CMS teacher, administrator was leader in desegregation fight and healing afterward

By Elisabeth Arriero
earriero@charlotteobserver.com

Kathleen “Kat” Crosby, a civil rights pioneer in Charlotte-Mecklenburg Schools, died last week in Houston at the age of 87. Her funeral is set for Nov. 24.

Crosby began teaching in 1946 in CMS. During her tenure, she worked closely with the system’s Head Start programs, served as principal of Billingsville Elementary and later became assistant superintendent.

Throughout, she was hailed for her successful leadership in addressing school desegregation and busing issues. She retired as superintendent in 1986 after 40 years of working in the district.

“She really loved children. She believed that every child deserved an opportunity to become the best citizen that they could be,” former school board member Sarah Stevenson said.

Stevenson also described Crosby as a fearless defender of civil rights. She recalled one year in the early 1970s when she and Crosby helped organize a celebration for Martin Luther King Jr.’s birthday at the convention center.

The festivities were interrupted by a bomb threat, forcing participants to evacuate, Stevenson said.

“Kat came up to me and held my hand and said, ‘Sarah, let’s sing,’ ” Stevenson said. “We led the group out of the building singing ‘We Shall Overcome.’ I’ll never forget that.”

Later, when they found out there was no bomb, Crosby helped lead the group back into the building because “we were not going to be deterred,” Stevenson said.

Family friend David Belton said that while Crosby was a woman of strong conviction, she also was “down home and comical.”

When people would ask her for advice on which particular decision was the right one, she would always respond, “You know how to do,” Belton recalled with a laugh.

“She was somebody who could be trusted to tell you the truth,” Belton said. “ I think that’s what a lot of kids saw in her, too, and that’s why they just gravitated towards her.”

Belton also said that Crosby almost had a childlike optimism throughout her life.
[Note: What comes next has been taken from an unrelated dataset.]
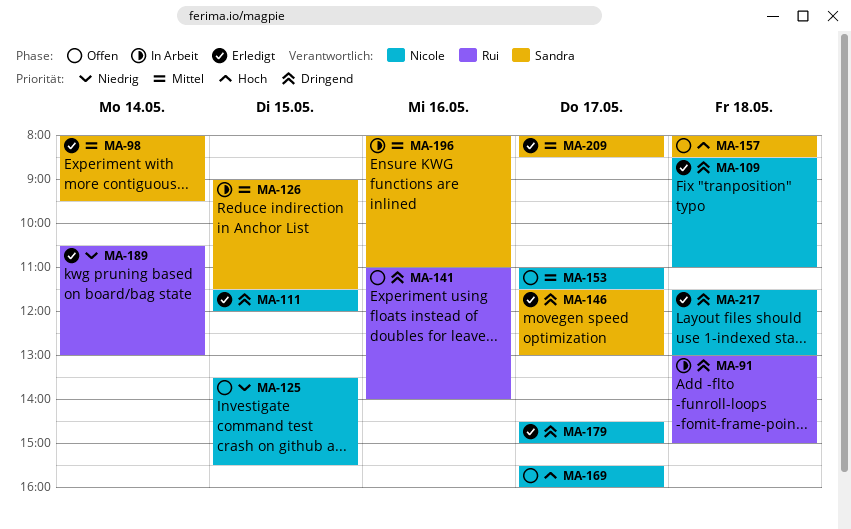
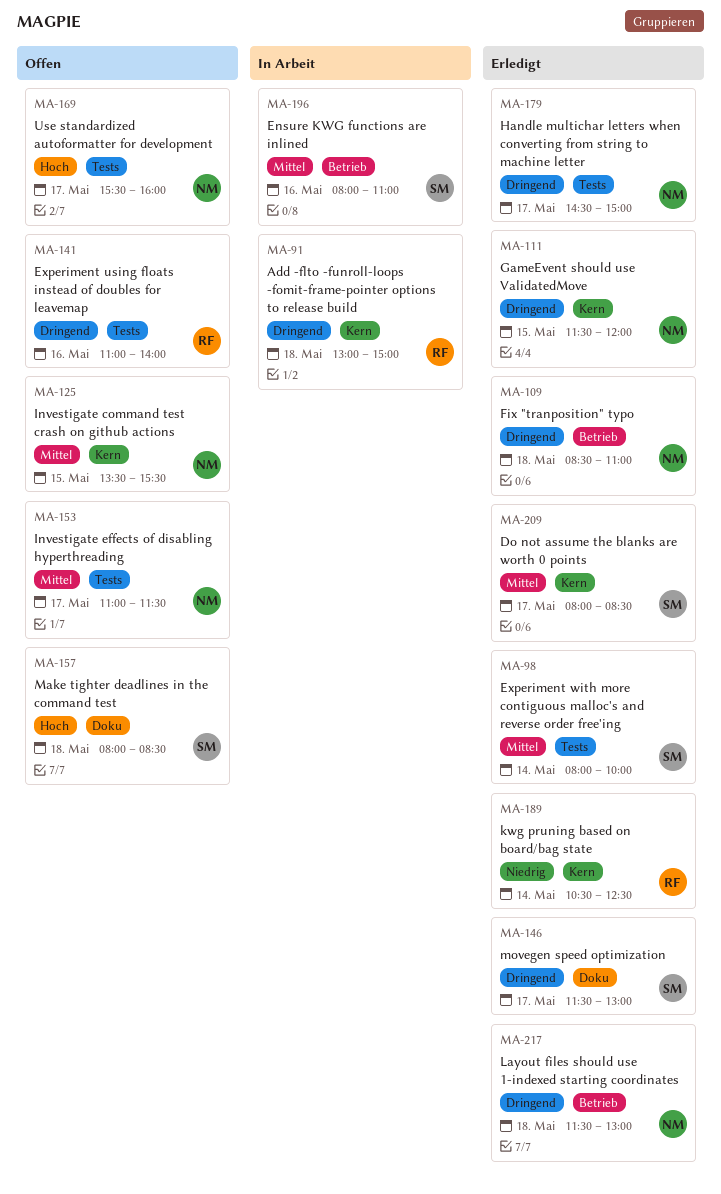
MA-98, ends: 09:30 -> 10:00
MA-125, priority: Niedrig -> Mittel
MA-126: present -> none
MA-189, ends: 13:00 -> 12:30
For instance, she frequently sang nursery rhymes about respecting other people and following your heart.

Working together

She also frequently emphasized the importance of working together to solve common problems, said Willie Ratchford, executive director for the Charlotte Mecklenburg Community Relations Committee.

“She was a real strong advocate for what was best for the community, and I recall she used to say, ‘We need to remember that no one of us is as good as all of us,’ ” Ratchford said. “That was her way of saying that we need to come together and begin looking out for the needs of all children if we’re going to be this world-class community.”

Crosby, who was born on March 9, 1925, in Winnsboro, S.C., graduated from Johnson C. Smith University in 1946 and earned a master’s degree from Bank Street College in New York City in 1970.

Also in 1970, she was appointed to the Charlotte-Mecklenburg Charter Commission. In 1977, she was appointed to the University of North Carolina Board of Governors.

Crosby has served as vice president of the United Community Service Board and on the Community Relations Committee, the University of North Carolina’s Board of Trustees, the Drug Education Board, and the Board of Trustees of Johnson C. Smith University.

In 1974, she was awarded the B’nai B’rith Women’s Human Relations Award, and in 1975 she was inducted into the NAACP’s Hall of Fame.

Her husband of 51 years, Joseph Crosby, died in June 2001. They have two children, Joseph Crosby Jr. and Kathy Wells.

Crosby’s funeral service will be at noon Nov. 24 at First Baptist Church-West, 1801 Oaklawn Ave., in Charlotte. Visitation will be from 10:30 a.m. to 12 noon. Interment will be at Oaklawn Cemetery.